In this dish, the strong lamb flavour is countered by the buttery sweetness of carrots and parsnips. It's both an easy and economical dish.
For the Lamb Meatballs:
- Ground Lamb
- Ground Corriander Seeds
- Ground Cumin
- Oil for Frying
Dice the onions finely and place into a bowl with the ground lamb. Add some of each of the spices to taste and mix well. Let sit a few minutes for the salt to help bind the meat. Roll the mixture into about 1" diameter meatballs.

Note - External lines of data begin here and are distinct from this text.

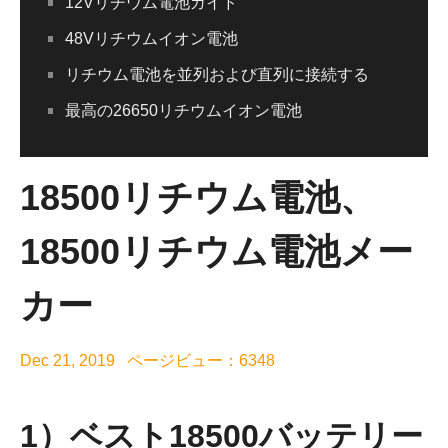
12Vリチウム電池ガイド
48Vリチウムイオン電池
リチウム電池を並列および直列に接続する
最高の26650リチウムイオン電池
18500リチウム電池、
18500リチウム電池メー
カー
Dec 21, 2019 ページビュー：6348
1）ベスト18500バッテリー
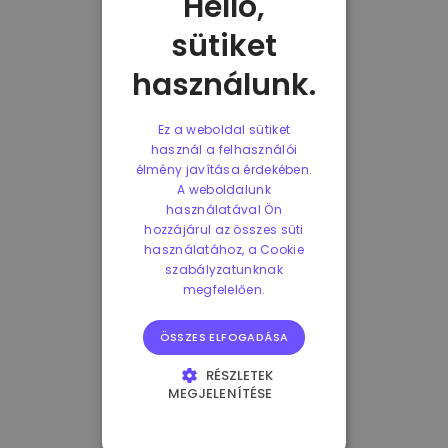
Helló,
sütiket
használunk.
Ez a weboldal sütiket
használ a felhasználói
élmény javítása érdekében.
A weboldalunk
használatával Ön
hozzájárul az összes süti
használatához, a Cookie
szabályzatunknak
megfelelően.
ÖSSZES ELFOGADÁSA
RÉSZLETEK
MEGJELENÍTÉSE
ELENGEDHETETLENÜL
SZÜKSÉGES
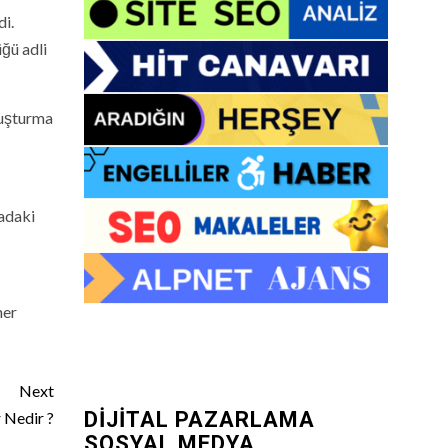
i.
ğü adli
vuşturma
radaki
her
Next
DİJİTAL PAZARLAMA
 Nedir ?
SOSYAL MEDYA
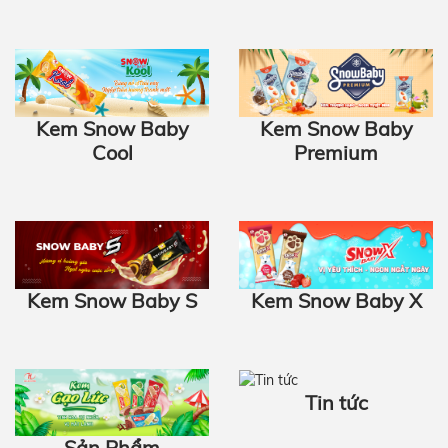
Kem Snow Baby
Kem Snow Baby
Cool
Premium
Kem Snow Baby S
Kem Snow Baby X
Tin tức
Sản Phẩm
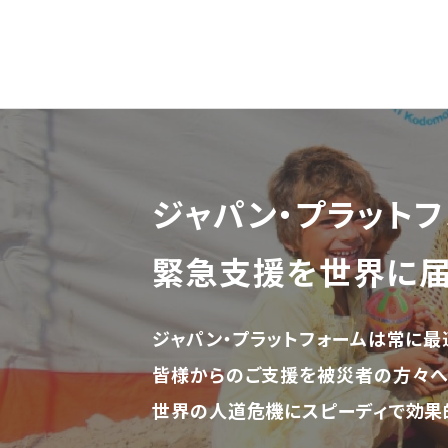
ジャパン・プラットフ
緊急支援を世界に
ジャパン・プラットフォームは常に最
皆様からのご支援を被災者の方々へ
世界の人道危機にスピーディで効果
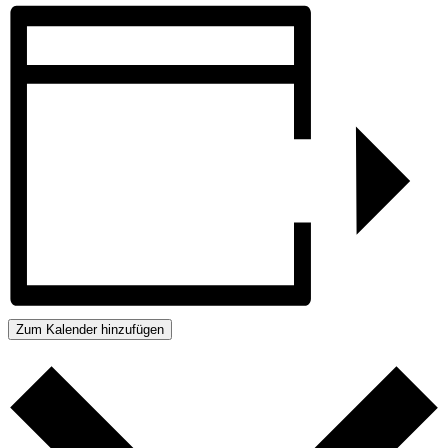
Zum Kalender hinzufügen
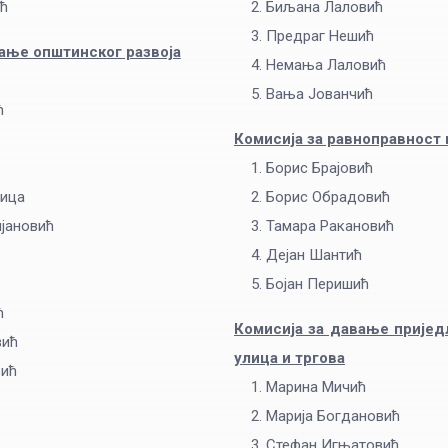
ћ
Биљана Лаловић
Предраг Нешић
ање општинског развоја
Немања Лаловић
Вања Јованчић
ћ
Комисија за равноправност
Борис Брајовић
лица
Борис Обрадовић
јановић
Тамара Ракановић
Дејан Шантић
Бојан Перишић
ћ
Комисија за давање пријед
вић
улица и тргова
вић
Марина Мичић
Марија Богдановић
Стефан Игњатовић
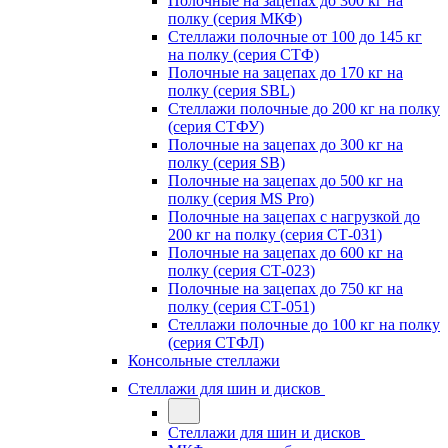
Полочные на зацепах до 300 кг на
полку (серия МКФ)
Стеллажи полочные от 100 до 145 кг
на полку (серия СТФ)
Полочные на зацепах до 170 кг на
полку (серия SBL)
Стеллажи полочные до 200 кг на полку
(серия СТФУ)
Полочные на зацепах до 300 кг на
полку (серия SB)
Полочные на зацепах до 500 кг на
полку (серия MS Pro)
Полочные на зацепах с нагрузкой до
200 кг на полку (серия СТ-031)
Полочные на зацепах до 600 кг на
полку (серия СТ-023)
Полочные на зацепах до 750 кг на
полку (серия СТ-051)
Стеллажи полочные до 100 кг на полку
(серия СТФЛ)
Консольные стеллажи
Стеллажи для шин и дисков
Стеллажи для шин и дисков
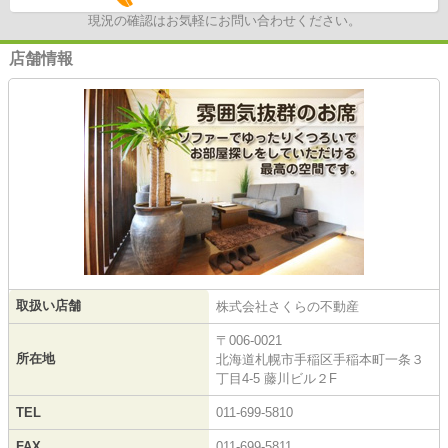
現況の確認はお気軽にお問い合わせください。
店舗情報
取扱い店舗
株式会社さくらの不動産
〒006-0021
所在地
北海道札幌市手稲区手稲本町一条３
丁目4-5 藤川ビル２F
TEL
011-699-5810
FAX
011-699-5811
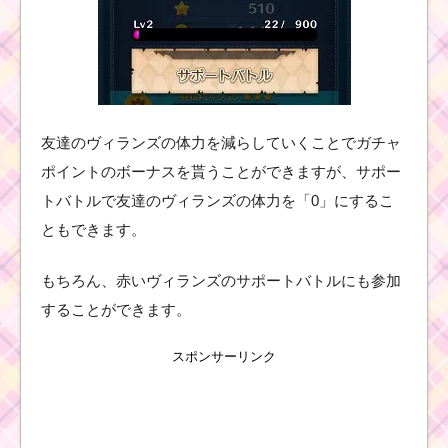
友達のヴィランズの体力を減らしていくことでガチャ
ポイントのボーナスを貰うことができますが、サポー
トバトルで友達のヴィランズの体力を「0」にするこ
ともできます。
もちろん、赤いヴィランズのサポートバトルにも参加
することができます。
スポンサーリンク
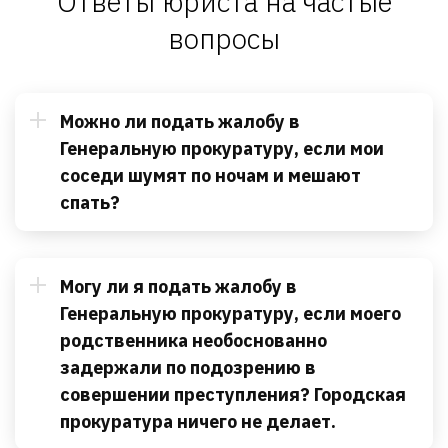
Ответы юриста на частые
вопросы
Можно ли подать жалобу в
Генеральную прокуратуру, если мои
соседи шумят по ночам и мешают
спать?
Могу ли я подать жалобу в
Генеральную прокуратуру, если моего
родственника необоснованно
задержали по подозрению в
совершении преступления? Городская
прокуратура ничего не делает.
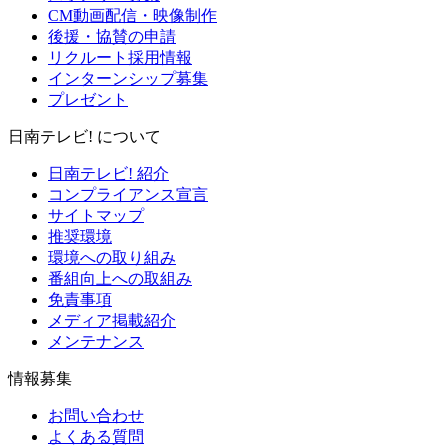
CM動画配信・映像制作
後援・協賛の申請
リクルート採用情報
インターンシップ募集
プレゼント
日南テレビ! について
日南テレビ! 紹介
コンプライアンス宣言
サイトマップ
推奨環境
環境への取り組み
番組向上への取組み
免責事項
メディア掲載紹介
メンテナンス
情報募集
お問い合わせ
よくある質問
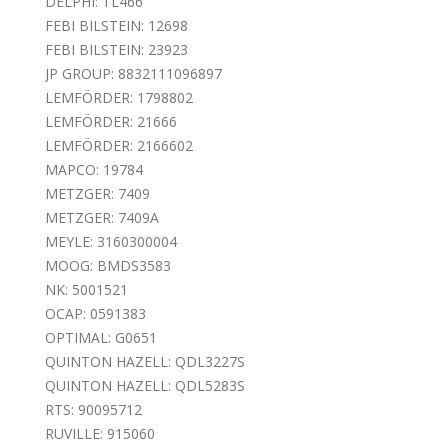
DELPHI: TL466
FEBI BILSTEIN: 12698
FEBI BILSTEIN: 23923
JP GROUP: 8832111096897
LEMFÖRDER: 1798802
LEMFÖRDER: 21666
LEMFÖRDER: 2166602
MAPCO: 19784
METZGER: 7409
METZGER: 7409A
MEYLE: 3160300004
MOOG: BMDS3583
NK: 5001521
OCAP: 0591383
OPTIMAL: G0651
QUINTON HAZELL: QDL3227S
QUINTON HAZELL: QDL5283S
RTS: 90095712
RUVILLE: 915060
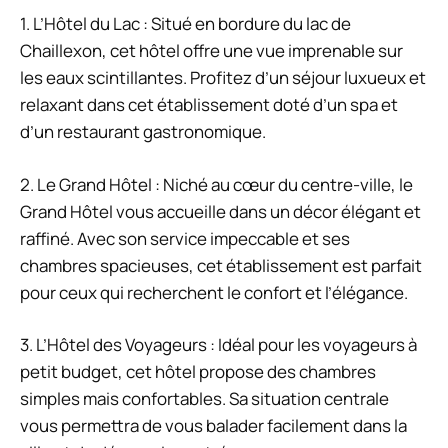
1. L’Hôtel du Lac : Situé en bordure du lac de
Chaillexon, cet hôtel offre une vue imprenable sur
les eaux scintillantes. Profitez d’un séjour luxueux et
relaxant dans cet établissement doté d’un spa et
d’un restaurant gastronomique.
2. Le Grand Hôtel : Niché au cœur du centre-ville, le
Grand Hôtel vous accueille dans un décor élégant et
raffiné. Avec son service impeccable et ses
chambres spacieuses, cet établissement est parfait
pour ceux qui recherchent le confort et l’élégance.
3. L’Hôtel des Voyageurs : Idéal pour les voyageurs à
petit budget, cet hôtel propose des chambres
simples mais confortables. Sa situation centrale
vous permettra de vous balader facilement dans la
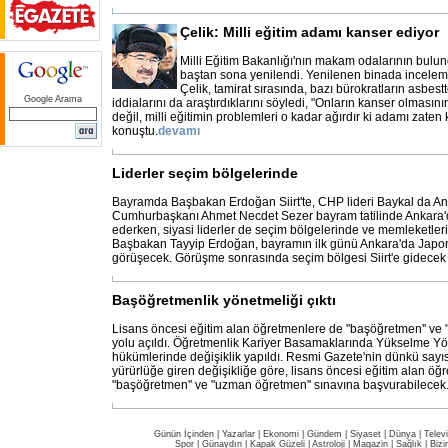
Çelik: Milli eğitim adamı kanser ediyor
Milli Eğitim Bakanlığı'nın makam odalarının bulu
baştan sona yenilendi. Yenilenen binada incele
Çelik, tamirat sırasında, bazı bürokratların asbes
Google Arama
iddialarını da araştırdıklarını söyledi, "Onların kanser olmasın
değil, milli eğitimin problemleri o kadar ağırdır ki adamı zaten
konuştu.
devamı
Liderler seçim bölgelerinde
Bayramda Başbakan Erdoğan Siirt'te, CHP lideri Baykal da An
Cumhurbaşkanı Ahmet Necdet Sezer bayram tatilinde Ankara'd
ederken, siyasi liderler de seçim bölgelerinde ve memleketler
Başbakan Tayyip Erdoğan, bayramın ilk günü Ankara'da Japo
görüşecek. Görüşme sonrasında seçim bölgesi Siirt'e gidecek
Başöğretmenlik yönetmeliği çıktı
Lisans öncesi eğitim alan öğretmenlere de "başöğretmen'' ve
yolu açıldı. Öğretmenlik Kariyer Basamaklarında Yükselme Yöne
hükümlerinde değişiklik yapıldı. Resmi Gazete'nin dünkü say
yürürlüğe giren değişikliğe göre, lisans öncesi eğitim alan öğ
"başöğretmen'' ve "uzman öğretmen'' sınavına başvurabilecek
Günün İçinden
|
Yazarlar
|
Ekonomi
|
Gündem
|
Siyaset
|
Dünya |
Telev
Spor
|
Günaydın
|
Kapak Güzeli
|
Astroloji
|
Magazin
|
Sağlık
|
Bizi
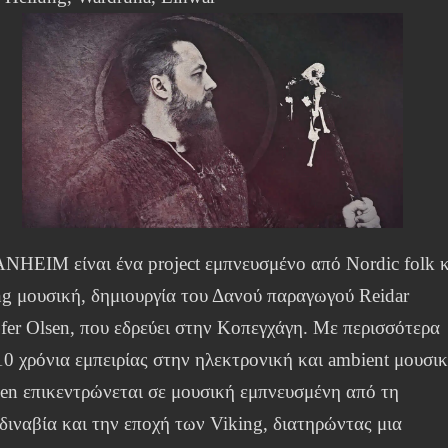
NHEIM είναι ένα project εμπνευσμένο από Nordic folk κ
ng μουσική, δημιουργία του Δανού παραγωγού Reidar
fer Olsen, που εδρεύει στην Κοπεγχάγη. Με περισσότερα
10 χρόνια εμπειρίας στην ηλεκτρονική και ambient μουσικ
sen επικεντρώνεται σε μουσική εμπνευσμένη από τη
διναβία και την εποχή των Viking, διατηρώντας μια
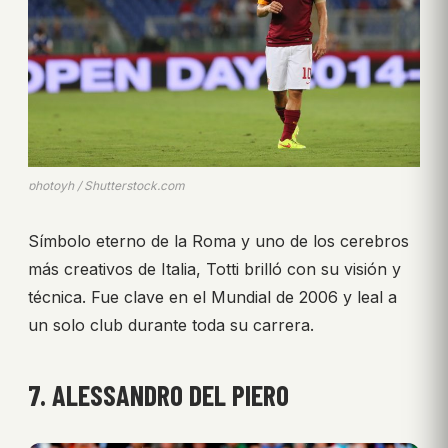
photoyh / Shutterstock.com
Símbolo eterno de la Roma y uno de los cerebros
más creativos de Italia, Totti brilló con su visión y
técnica. Fue clave en el Mundial de 2006 y leal a
un solo club durante toda su carrera.
7. ALESSANDRO DEL PIERO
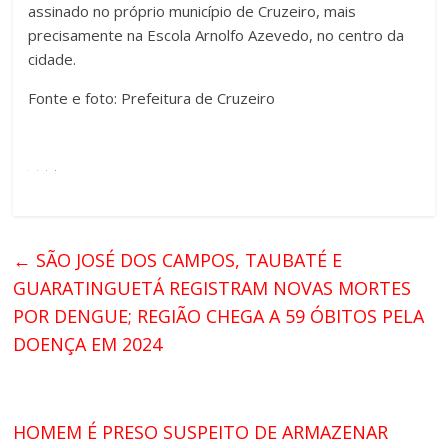
assinado no próprio município de Cruzeiro, mais
precisamente na Escola Arnolfo Azevedo, no centro da
cidade.
Fonte e foto: Prefeitura de Cruzeiro
←
SÃO JOSÉ DOS CAMPOS, TAUBATÉ E
GUARATINGUETÁ REGISTRAM NOVAS MORTES
POR DENGUE; REGIÃO CHEGA A 59 ÓBITOS PELA
DOENÇA EM 2024
HOMEM É PRESO SUSPEITO DE ARMAZENAR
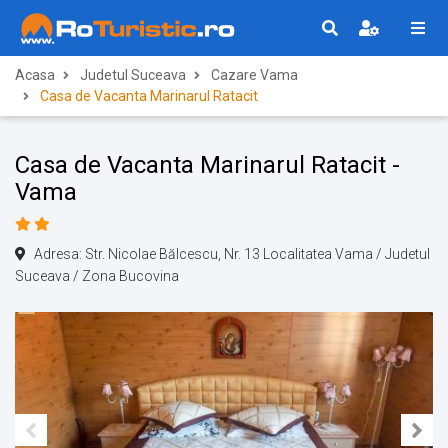
Acasa
Judetul Suceava
Cazare Vama
Casa de Vacanta Marinarul Ratacit
Casa de Vacanta Marinarul Ratacit -
Vama
Adresa: Str. Nicolae Bălcescu, Nr. 13 Localitatea Vama / Judetul
Suceava / Zona Bucovina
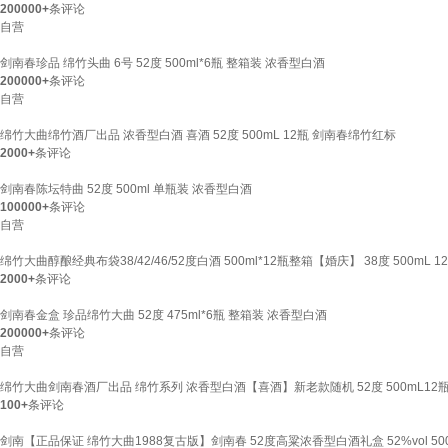
200000+
条评论
自营
剑南春珍品 绵竹头曲 6号 52度 500ml*6瓶 整箱装 浓香型白酒
200000+
条评论
自营
绵竹大曲绵竹酒厂出品 浓香型白酒 喜酒 52度 500mL 12瓶 剑南春绵竹红标
2000+
条评论
剑南春陈坛特曲 52度 500ml 单瓶装 浓香型白酒
100000+
条评论
自营
绵竹大曲醇酿经典布袋38/42/46/52度白酒 500ml*12瓶整箱【婚庆】 38度 500mL
2000+
条评论
剑南春金盒 珍品绵竹大曲 52度 475ml*6瓶 整箱装 浓香型白酒
200000+
条评论
自营
绵竹大曲剑南春酒厂出品 绵竹系列 浓香型白酒【喜酒】新老款随机 52度 500mL1
100+
条评论
剑南【正品保证 绵竹大曲1988复古版】剑南春 52度高粱浓香型白酒礼盒 52%vol 5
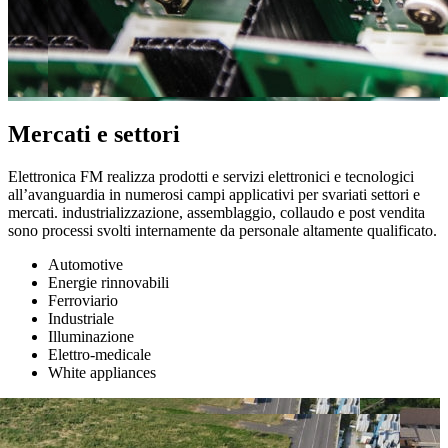
Mercati e settori
Elettronica FM realizza prodotti e servizi elettronici e tecnologici
all’avanguardia in numerosi campi applicativi per svariati settori e
mercati. industrializzazione, assemblaggio, collaudo e post vendita
sono processi svolti internamente da personale altamente qualificato.
Automotive
Energie rinnovabili
Ferroviario
Industriale
Illuminazione
Elettro-medicale
White appliances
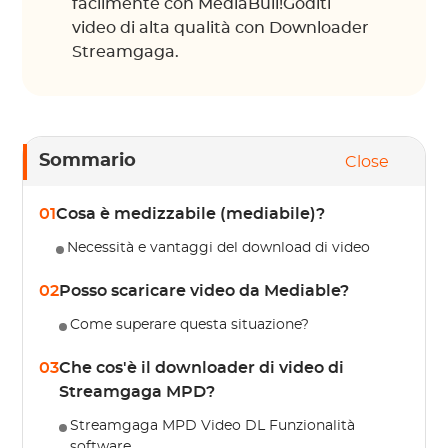
facilmente con MediaBull!Goditi
video di alta qualità con Downloader
Streamgaga.
Sommario
Close
01
Cosa è medizzabile (mediabile)?
Necessità e vantaggi del download di video
02
Posso scaricare video da Mediable?
Come superare questa situazione?
03
Che cos'è il downloader di video di
Streamgaga MPD?
Streamgaga MPD Video DL Funzionalità
software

Set aside while you prepare the root vegetables.
For the Root Vegetables:
- Unsalted Butter
- Whole Cumin Seeds
- Salt & Pepper
Cut the carrots and parsnips in diagonals to create even sized pieces. In a wide pan, melt the butter and add the root vegetables. Stir well to coat with the butter. The vegetables should be in a signle layer and should sit in a small amount of butter and not be dry in the pan. Cover and cook on low heat tossing every 10 minutes or so until soft. Remove the lid, increase the heat sligtly, and add the cumin, a touch of parsley, salt, and pepper to taste. At this point, you're trying to lightly caramelize the sugars on the vegetables with slightly higher heat to make a glaze. Flip occasionally to get an even glaze.
While the vegetables are glazing, heat some oil in a fry pan nice and hot. Add the meatballs gently without crowding the pan. Brown the meatballs evenly on all sides.
Place the glazed vegetables on a plate and spoon the meatballs over them using a slotted spoon. Optionally, drizzle the remaining melted root vegetable butter over the dish.